Páginas

domingo, 3 de maio de 2015

LEITURA DE DOMINGO

Você acha a Indonésia um exemplo para o Brasil por que executou um traficante? Pense de novo.

Ana Becker

Sabe o que eu achei mais engraçado nessas discussões que rolaram com pessoas se colocando como verdadeiros ~especialistas~ em Indonésia no caso do brasileiro executado por tráfico de drogas? O aplauso à correção e ao cumprimento das leis naquele país. Eu morei na Indonésia, e o pouco que eu sei e aprendi por lá é suficiente para achar essa ideia absurda.

“A Indonésia sim que é um modelo de correção e cumprimento às leis. Lá os criminosos não ficam impunes.” - Frase repetida milhares de vezes nos últimos dias por conta do fuzilamento de Marcelo Archer.
É mesmo?

Em uma das minhas entradas no país tive que dar meu telefone para o agente da imigração, que ameaçou retê-lo caso eu não liberasse o número. Vários amigos tiveram bolsas abertas na salinha da imigração. “Ah, brasileiro? Meu filho adora futebol. Vai gostar muito dessa camiseta do Ronaldo”. Pegavam, numa boa, e saíam fora. São muitas as histórias.

A corrupção é tão institucionalizada que, quando tu tá por lá, tu enxerga ela todos os dias. To-dos.

Diversas vezes me aconselharam a sair de casa com uma quantia mais significativa de dinheiro pra “caso a polícia encrencar contigo”. E aí tem gente aplaudindo a Indonésia como um país ~que cumpre as leis e mostra como é que é quando alguém não as cumpre~.

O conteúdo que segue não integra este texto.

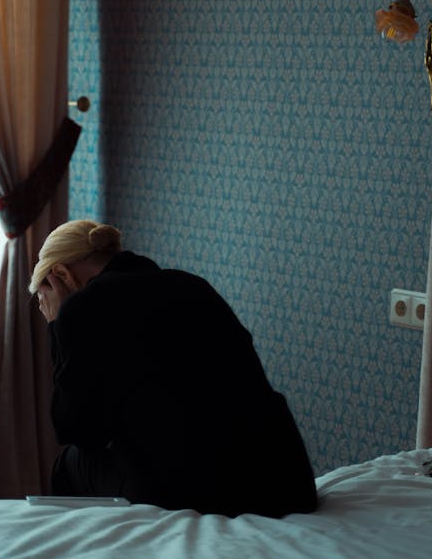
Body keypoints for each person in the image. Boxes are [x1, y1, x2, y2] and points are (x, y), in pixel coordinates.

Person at [30, 219, 317, 519]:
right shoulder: (192, 284)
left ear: (60, 274)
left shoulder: (83, 307)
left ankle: (81, 554)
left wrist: (57, 325)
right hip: (283, 481)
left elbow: (74, 428)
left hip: (198, 490)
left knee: (70, 463)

Tentei muito sem sucesso expor esse ponto de vista em uma discussão nesse fim de semana. A lei sobreposta à vida dessa forma, sem questionamento, sem crítica, soberana apenas por ser lei acaba legitimando qualquer loucura?—?desde que seja proveniente de um legislador. “É lei”. Sim, é lei e é ótimo que as leis sejam cumpridas, mas tem tanta coisa ruim que se pode fazer dentro da lei…

Me disseram, também, que “as leis de um país refletem a cultura daquele país e a vontade das pessoas”.

Não sei o que é mais ingênuo: realmente acreditar que as leis refletem a vontade do povo ou crer que elas estão acima do bem e do mal pelo simples fato de serem leis.
Quando eu morava na Malásia, um morador do meu prédio me quis presa. O motivo: um amigo meu me encontrou no saguão. Ele chorava, desesperado, com um problema pessoal. Eu abracei o guri pra consolá-lo. Um abraço, e o cara me queria na cadeia. As leis, as interpretações das pessoas, os absurdos.

Que mal eu causei com um abraço? Feri a moral & os bons costumes de uma sociedade majoritariamente muçulmana que acredita que isso possa ser uma afronta social.

Sem falar no fato de que ser homossexual é crime em alguns países e, por isso, se eu sou gay e tenho fascinação pelo Oriente Médio, que eu passe a vida sem conhecê-lo, porque, bueno, gosto de meninas? Você acha que gays devem levar chibatadas pelo fato de serem gays? Não faz nem um pouco de sentido.

Minha intenção aqui é só agregar uma única coisa ao debate: não, a Indonésia não é nenhum tipo de exemplo de correção (e mesmo se fosse, isso não faria com que as leis de lá fossem inabaláveis pelo simples fato de serem leis).

Nota da Redação: Este texto é de autoria de Ana Becker e foi publicado originalmente no site medium.com em 19 de Janeiro de 2015. Nesta terça-feira, 28/04/2015, o brasileiro Rodrigo Gularte, de 42 anos, também foi executado na Indonésia.